Extract ->
Ad Age: It's not the first time you've worked with a brand. What do you look for in a brand partner?
Mr. Williams: We really look for someone who realizes that the old model is broken and it needs to be changed, and they are willing to reinvent what the relationship between media and creative and content partners truly is. Another big aspect [is that the brand] trusts us that we have our finger on pop culture and what the next big thing is going to be. When we worked with EA, we talked with them about doing something with J. Cole way before he was up for best new artist at the Grammys, and then he got the nomination and it all made a lot of sense. So really it's about trusting us.
Ad Age: Do you approach brands that you want to partner with?
Mr. Williams: We don't have any kind of sales force, so it is all by word of mouth.
It all started a couple of years ago. Coca Cola was the first brand we got in business with. They took a gamble on something really small at Sundance that worked, and then we did something bigger at Super Bowl, and then we did something really big: a year long deal and they were the title sponsor of our broadcast studio that we launched at the Four Seasons [in Los Angeles]. At the time, they were the official beverage of Young Hollywood and everything that we were doing. And it snowballed from there, everybody from Samsung to EA to Unilever and Ray-Ban…We don't answer RFPs, we're not having people knocking on doors or cold calling trying to get business.
It's sort of how we created our studio – going back to the Four Seasons studio – we have a whole wing of the hotel, but you only know if you know. It's not publicized; the general public doesn't know. If you go in the hallway you don't know it's there, but if you come inside it's like world in its own. It doesn't look anything like a hotel. The wing is turned into a lounge and it's an experiential marketplace, if you will, for brands.
Ad Age: In your experience, what makes an engaging YouTube video?
Mr. Williams: It's all about building a community. I'll use Emblem3 as an example. We have a continuity program with them. We have our Young Hollywood correspondent – Tracy Behr, who's doing all of our Emblem3 content – and it's been every week following them on their road to success. Right when X Factor started we caught up with them on their first day of shooting [and were with them] through that entire journey to the night they got voted off before the finals, and now, even afterward. They just signed a record deal and we are throwing a record release party for them next week at the studio.
So again, Tracy will interview them about what's happened in their lives in the last month. And it's really engaging because their fan base has become so rabid and they're invested in them. And the fans actually call Tracy an "Emblem," so it's interesting that she's no longer host or an interviewer, she's one of them, she's a friend. The fans look at her as almost the fourth member of Emblem3.
So Young Hollywood is now the gateway to information on Emblem3 because we're the only ones who had that content early on. And this is what we tell brands, sure we do A-list and household names all the time, but every media outlet is doing that. What we offer is that your brand is going to be a part of this celebrity before everybody else; you can get in on the ground floor and show that you are a tastemaker, you are an influencer, and you are really cool because you think that Emblem3 is going to be big. So when they do become big it's "oh yeah, Subway was the one that first told me that was going to be big."

Explore the material ->
(A) Rewrite the interview from "Mr. Williams: We don't" up to and including "to get business.", replacing "word of mouth" with "referral".
(B) According to the interview, which brand was the first that Mr. Williams's company got in business with?

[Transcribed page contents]
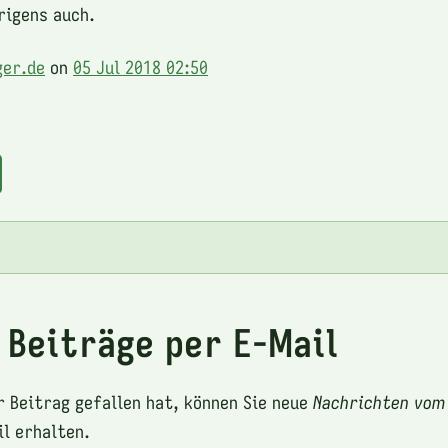
rigens auch.
ger.de
on
05 Jul 2018 02:50
e
 Beiträge per E-Mail
r Beitrag gefallen hat, können Sie neue
Nachrichten vom
l erhalten.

Task-by-task solutions ->
(A)
Mr. Williams: We don't have any kind of sales force, so it is all by referral.
It all started a couple of years ago. Coca Cola was the first brand we got in business with. They took a gamble on something really small at Sundance that worked, and then we did something bigger at Super Bowl, and then we did something really big: a year long deal and they were the title sponsor of our broadcast studio that we launched at the Four Seasons [in Los Angeles]. At the time, they were the official beverage of Young Hollywood and everything that we were doing. And it snowballed from there, everybody from Samsung to EA to Unilever and Ray-Ban…We don't answer RFPs, we're not having people knocking on doors or cold calling trying to get business.

(B) Coca Cola